Tips for moving at the speed of business
My name is Darren Herman and I’m the VP of Content Services at Mozilla. My team at Mozilla not only partners with many different internal organizations but we also increasingly rely on outside partners. I want to make sure we are equipped for working with clients and partners so I sent this note to my team this morning. I hope you can learn something from it. When not on Medium, I can be found at http://www.darrenherman.com and @dherman76.
Every so often, my former boss used to send an email out to the company which outlined his expectations for working at the speed of business. The first few times I received the email, I thought it was completely pointless because I thought everyone already worked effectively and efficiently. Boy was I wrong.
While the expectations below are mine, they are out of respect for all members of our team and every single partner (inside and out) that we work with. What I don’t want here is a debate of expectations. What I do want is for everyone to learn to follow them — even if it’s not the style that you are accustomed to. I promise they will become natural over time and will set us up as being a solid partner.
Before we begin, lets simply answer the question: Why do we want to be a solid partner?
In life, pretty much everything comes down to relationships. Love it or hate it, relationships matter. It’s not necessarily the quantity of relationships that count, but rather the quality.
- Trying to get a last minute ticket to the Toronto Maple Leafs game? Relationships count.
- Trying to get your child into preschool? Relationships count.
- Trying to get your app promoted in the iOS App Store? Relationships count.
- Calling your barber for a last second haircut? Relationships count.
If our technology is as good as everyone else, then we need our relationships to help us stand out. Relationships with each other, our partners, our colleagues, the community, etc.
With all of the above said, here is what I expect within this team if we are going to move at the speed of business:
- Please read and respond to your emails within 24 hours. Simple. If the email is sitting in your inbox, please respond to it. No one on our team should wait more than 24 hours for an email response. My personal general room of thumb is that all emails get answered the same day- I do not go to sleep without a cleared inbox. I realize that this is a bit OCD and you might need a tiny bit longer.

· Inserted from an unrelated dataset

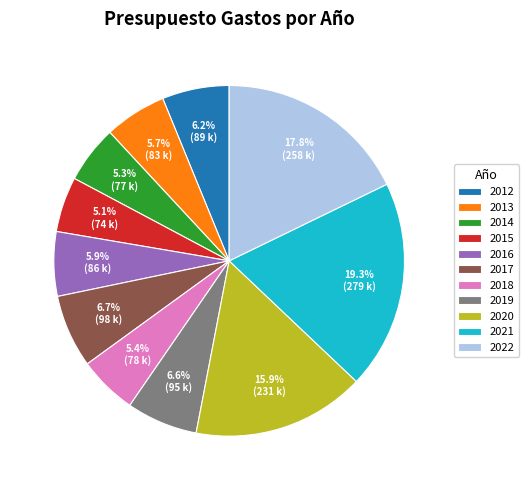

The 2020 slice represents 16% of the pie. True or false?

True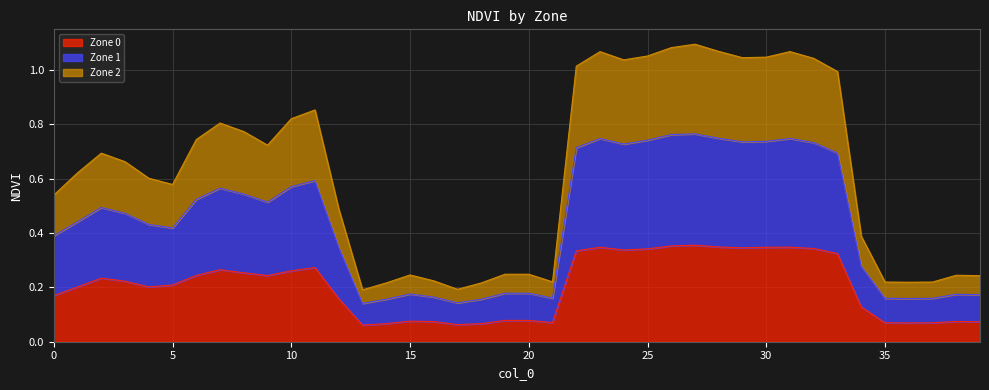

True or false: Zone 1 has more than 1 interior local peaks.

True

- Manage Expectations. If something is going to take a bit longer time than expected, or something is coming out different than expected, please manage expectations. These are two simple examples but are illustrative of things that could happen on this team. Manage our expectations by letting us know ahead of time — even if it’s negative news.
- Deadlines are powerful and build trust. Every piece of output should have a deadline set to it — which helps #2 above. Do not miss deadlines — if you do, manage the expectations of the team waiting for it. Chances are, the people waiting for the output are only one constituency waiting… there are probably other downstream effects as well. If you continue to hit deadlines (great!), then you will build trust with your colleagues.
- Every meeting should have an agenda and a start/stop time. Very straight forward — but circulate an agenda in the calendar invite (and/or other document) ahead of the meeting so people can prepare. Show up on time and if the meeting is running over the allotted time, the chairperson of the meeting should promptly end the meeting (its not rude) OR ask to extend the time if everyone can continue participating.
- If a meeting is on your calendar, attend it. Missing calendared meetings is rude and disrespectful. Attend meetings and communicate ahead of time if you have to modify/cancel your meeting.
- No one should wonder where you are. If you aren’t coming into the office until 11am one day, communicate that with others in the office ahead of time. Why? People rely on you and often might look for you and wonder when you are coming in. It’s not about flexibility of coming in when you want, but rather #2 above — manage the expectations of your team about when they should expect you to show up.
- Be respectful of others. All too often, we take respect for granted. We’re all guilty of it — we’re all on the same team fighting similar battles. Please be respectful of your peers.
- Leave nothing open-ended. Assign specific doers and task owners. Use specific calls-to-actions in order to get things done. Accountability is key.
Hopefully this is helpful. It’s not a perfect list but will get us 75% better if we start to follow this. I’m as guilty as anyone else for not following this sometimes… but lets try to.